If you've got them dead to rights and you're holding a written statement given by them previously there is no need to show them. However if opposing counsel wants to see what you're reading the rule does require you to show them.


So if the witness said the light was green at a prior occasion and at trial you ask them, "Isn't it true that the light was green?" and they say, "No" then you can ask them the following.


"Isn't it true that on October 1, 2019 you made a statement to police," - Yes

"It was a few hours after the wreck occurred in this case at around 9:00 p.m." - Yes

"Isn't it true that You told officer Hudgins, the light was green right?" - No.


If they deny again here then you can use extrinsic evidence (Like the prior written statement) to help prove that the person did in fact make the statement.


This same methodology holds true for attacks to the witnesses bias or interest.


Rule 613. Witness’s Prior Statement and Bias or Interest

(a) Witness’s Prior Inconsistent Statement.


(1) Foundation Requirement. When examining a witness about the witness’s prior inconsistent statement—whether oral or written—a party must first tell the witness:


(A) the contents of the statement;

(B) the time and place of the statement; and

(C) the person to whom the witness made the statement.


(2) Need Not Show Written Statement. If the witness’s prior inconsistent statement is written, a party need not show it to the witness before inquiring about it, but must, upon request, show it to opposing counsel.


(3) Opportunity to Explain or Deny. A witness must be given the opportunity to explain or deny the prior inconsistent statement.


(4) Extrinsic Evidence. Extrinsic evidence of a witness’s prior inconsistent statement is not admissible unless the witness is first examined about the statement and fails to unequivocally admit making the statement.


(5) Opposing Party’s Statement. This subdivision (a) does not apply to an opposing party’s statement under Rule 801(e)(2).
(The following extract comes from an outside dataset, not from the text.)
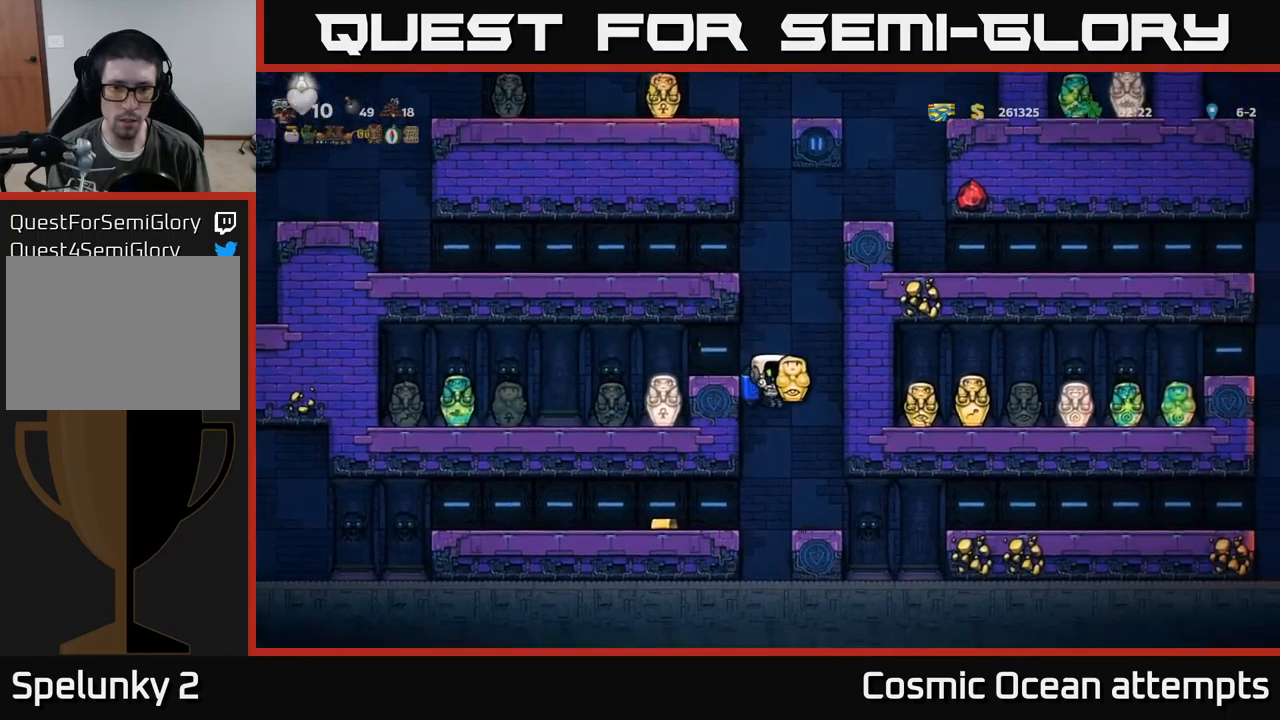
{"buttons": ["DPAD_LEFT"], "left_stick": "center", "events": [[134, "DPAD_LEFT", "down"]]}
(b) Witness’s Bias or Interest.

(1) Foundation Requirement. When examining a witness about the witness’s bias or interest, a party must first tell the witness the circumstances or statements that tend to show the witness’s bias or interest. If examining a witness about a statement— whether oral or written—to prove the witness’s bias or interest, a party must tell the witness:

(A) the contents of the statement;

(B) the time and place of the statement; and

(C) the person to whom the statement was made.


(2) Need Not Show Written Statement. If a party uses a written statement to prove the witness’s bias or interest, a party need not show the statement to the witness before inquiring about it, but must, upon request, show it to opposing counsel.


(3) Opportunity to Explain or Deny. A witness must be given the opportunity to explain or deny the circumstances or statements that tend to show the witness’s bias or interest. And the witness’s proponent may present evidence to rebut the charge of bias or interest.


(4) Extrinsic Evidence. Extrinsic evidence of a witness’s bias or interest is not admissible unless the witness is first examined about the bias or interest and fails to unequivocally admit it.


(c) Witness’s Prior Consistent Statement. Unless Rule 801(e)(1)(B) provides otherwise, a witness’s prior consistent statement is not admissible if offered solely to enhance the witness’s credibility.


Comment to 2015 Restyling: The amended rule retains the requirement that a witness be given an opportunity to explain or deny (a) a prior inconsistent statement or (b) the circumstances or a statement showing the witness’s bias or interest, but this requirement is not imposed on the examining attorney. A witness may have to wait until redirect examination to explain a prior inconsistent statement or the circumstances or a statement that shows bias. But the impeaching attorney still is not permitted to introduce extrinsic evidence of the witness’s prior inconsistent statement or bias unless the witness has first been examined about the statement or bias and has failed to unequivocally admit it. All other changes to the rule are intended to be stylistic only.